10 agosto, 2010

Pasmaceira

Gosto de olhar. Gosto dessa sua postura pra frente, interessada em algo, em alguém. Gosto quando não precisas esquecer de mim, para que então não precise cair na tentação de fingir nada do que não é. E eu nem sou importante. Pra todos os efeitos eu não existo.
Cigarro na mão impensada, inconsciente, flutuante. Mais um dos teus venenos.
Gosto do desalinho dos cabelos, ninho de alguma estranha criatura, noturna, prestidigitadora.
Da boca entreaberta, cheia de idéias. Caóticas em sua maioria, decomprometidas com minha ordem ou razão. Mas tão roucas e convincentes que chego a não prestar atenção pra ver o timbre onde vai. Gosto do teu teatro anárquico e suas possibilidades. Por isso procuro chegar cedo e sentar perto.
Gosto de ver o aspecto peculiar e particular do teu rosto, imagem pronunciada. E do teu corpo, que me faz pensar no peso e sua falta. Teu corpo não se leva a sério e eu acho graça nessa falta de graça, tão familiar em mim mesmo, mas que em ti não respeita ninguém. Acho que é o primeiro corpo sem hipocrisia que eu já vi. Bem, pra falar a verdade, a mim nunca tinha ocorrido a hipocrisia dos corpos até então... E não me refiro a Reich ou Foucault, corpi que amontoamos numa monumentalidade que só é menos babilônica que a própria confusão que tentamos arquitetar. Não cabem aqui essas pesadas reflexões. Não, definitivamente não aqui e agora. Deixem-me a sós.
Quero continuar olhando simplesmente. Desgovernados planam meus olhos pelas texturas, pêlos, sinais. Sabem das cores, dos desenhos, adivinham os volumes. Pensam na cama elástica dos músculos e na festa atordoante dos gestos. No campo minado da tua proximidade implacável.
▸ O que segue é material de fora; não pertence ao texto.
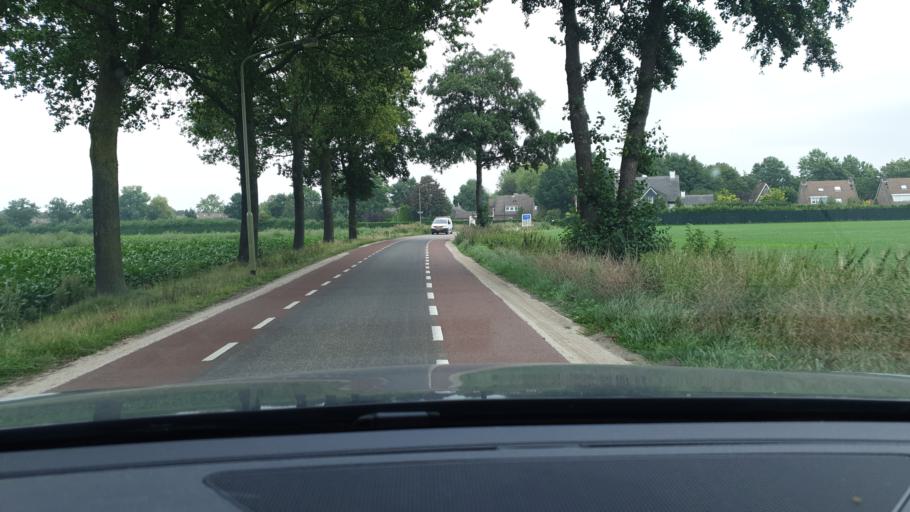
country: NL
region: North Brabant
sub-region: Gemeente Landerd
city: Schaijk
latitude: 51.7414
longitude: 5.6223
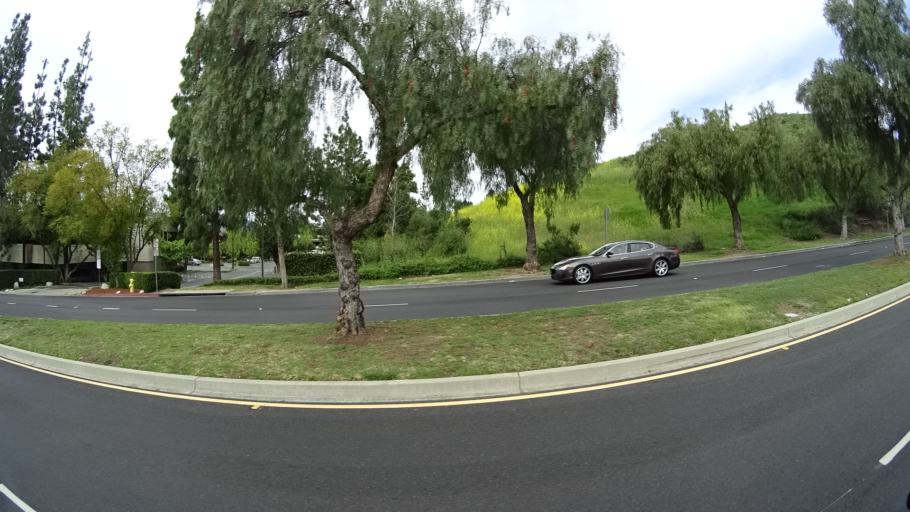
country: US
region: California
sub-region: Los Angeles County
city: Westlake Village
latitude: 34.1598
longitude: -118.8177
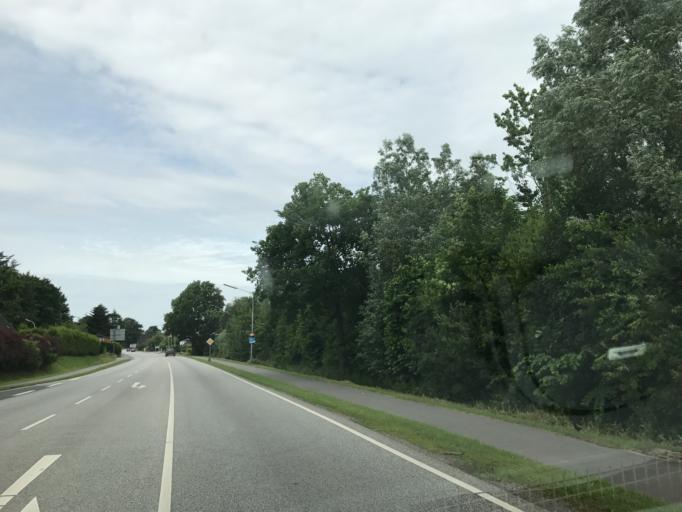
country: DE
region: Schleswig-Holstein
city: Nindorf
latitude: 54.0877
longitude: 9.1224
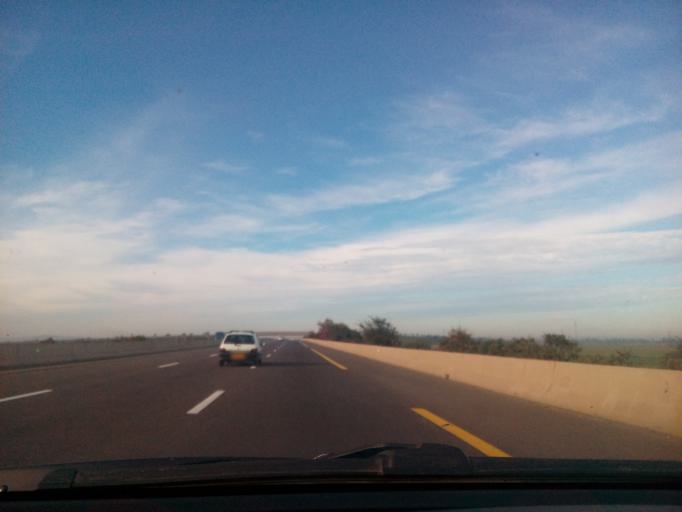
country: DZ
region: Mascara
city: Sig
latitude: 35.6165
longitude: 0.0108
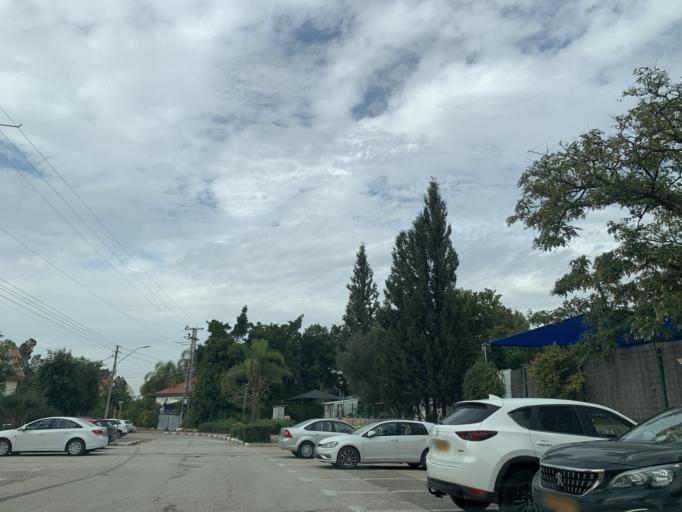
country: IL
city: Nirit
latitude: 32.1459
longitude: 34.9858
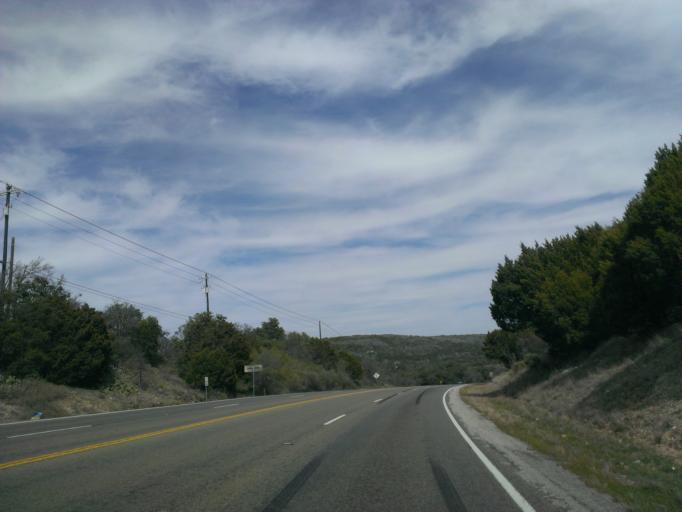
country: US
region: Texas
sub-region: Llano County
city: Kingsland
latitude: 30.6329
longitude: -98.4096
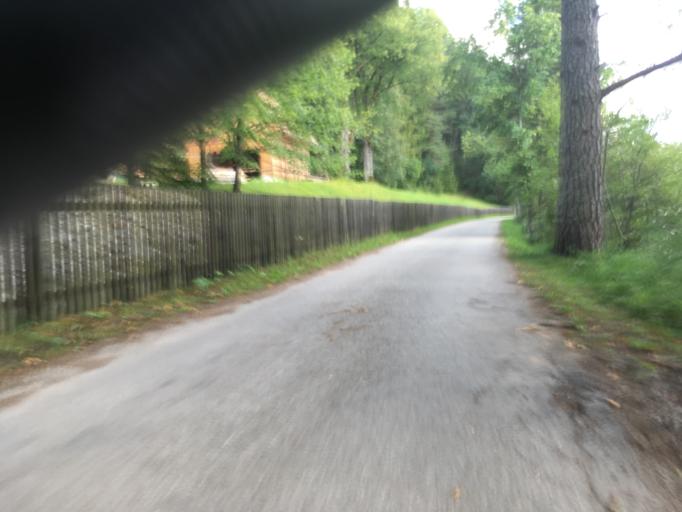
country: AT
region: Lower Austria
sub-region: Politischer Bezirk Lilienfeld
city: Mitterbach am Erlaufsee
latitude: 47.7950
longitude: 15.2720
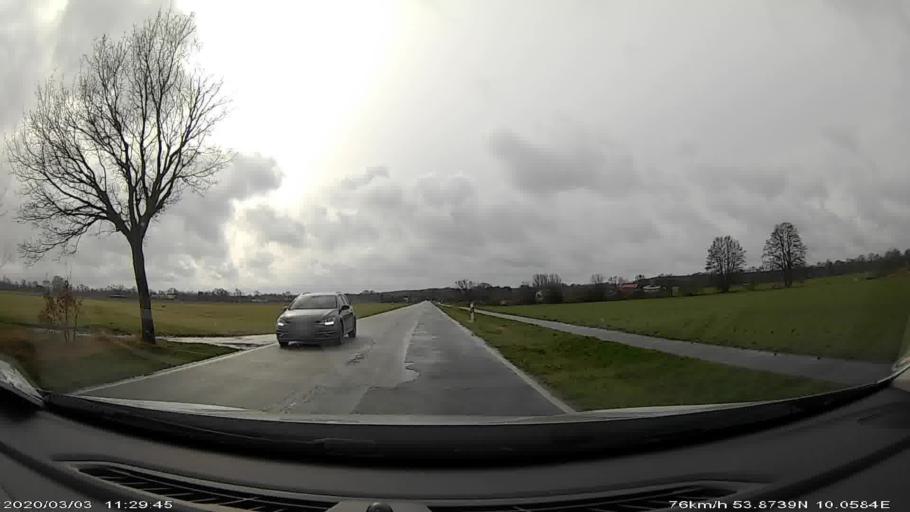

No caos petrificado que se tornou minha vida, abandonei quase tudo. Durmo no chão frio, comendo frio e bebendo chuva, quando chove. Ensaquei a maioria dos pensamentos bons e sujos, amarrei e levei o lixo pra fora. E é isso que tenho feito por pelo menos dois anos. Não tenho grana pra comprar nenhum sentimento. Os que tenho brotam no jardim eletrificado dos fundos e, às crianças e a todos que me vêm pedir, um punhado que seja, digo que não amolem. Estão verdes!
Os papagaios coloridos, estes eu devolvo (embora às vezes quisesse preservar alguns dependurados nas paredes, como silêncios empalhados. More than ever, silence is golden).

Acontece que algo explodiu em algum lugar, em algum momento algo arrebatou o poder querendo baixar de vez a primavera! Talvez hormônios (eles não são mesmo sacanas?). Só pode! Quando eu estava bem...

Gosto, sinto falta...

Aqui, no escuro, ouvindo música em silêncio, escrevo. Escrevo.
E tremo. Além do frio o pavor!

Aprendi a amar quadros (ainda invisto um tempão nisso). Mas por onde que beleza você em mim? E quando?
Hoje me persegue sobretudo a eternidade despretensiosa de tua infância louca de se recusar aos números e aos ponteiros e, quase sempre, aos vestidos (que resultam não vestidos).
Me alegra que és, quando poderias nunca ter sido; e também o fato de que ainda que sois, poderias simplesmente não teres sido nunca para mim - ainda que propriamente não sejas. E ainda que não sejais nunca, nunca, nunca, nunca... Ei-la.
E só o que me entristece, além e apesar de todo o mundo, é o (des)serviço de ser Descartes - sim, senhores, em tempo integral - quando poderia ter sido você todo o tempo.
Mas que ninguém nos ouça: acho que estou alegre de verdade quando te vejo ou quando penso, longe, no que mais você pode ser (Que mais insuspeitadas cores?).
Se é que a hipocrisia está nos olhos de quem vê, porque não estaria a beleza?
Puta que me pariu, eu preciso mesmo passear nos teus feriados.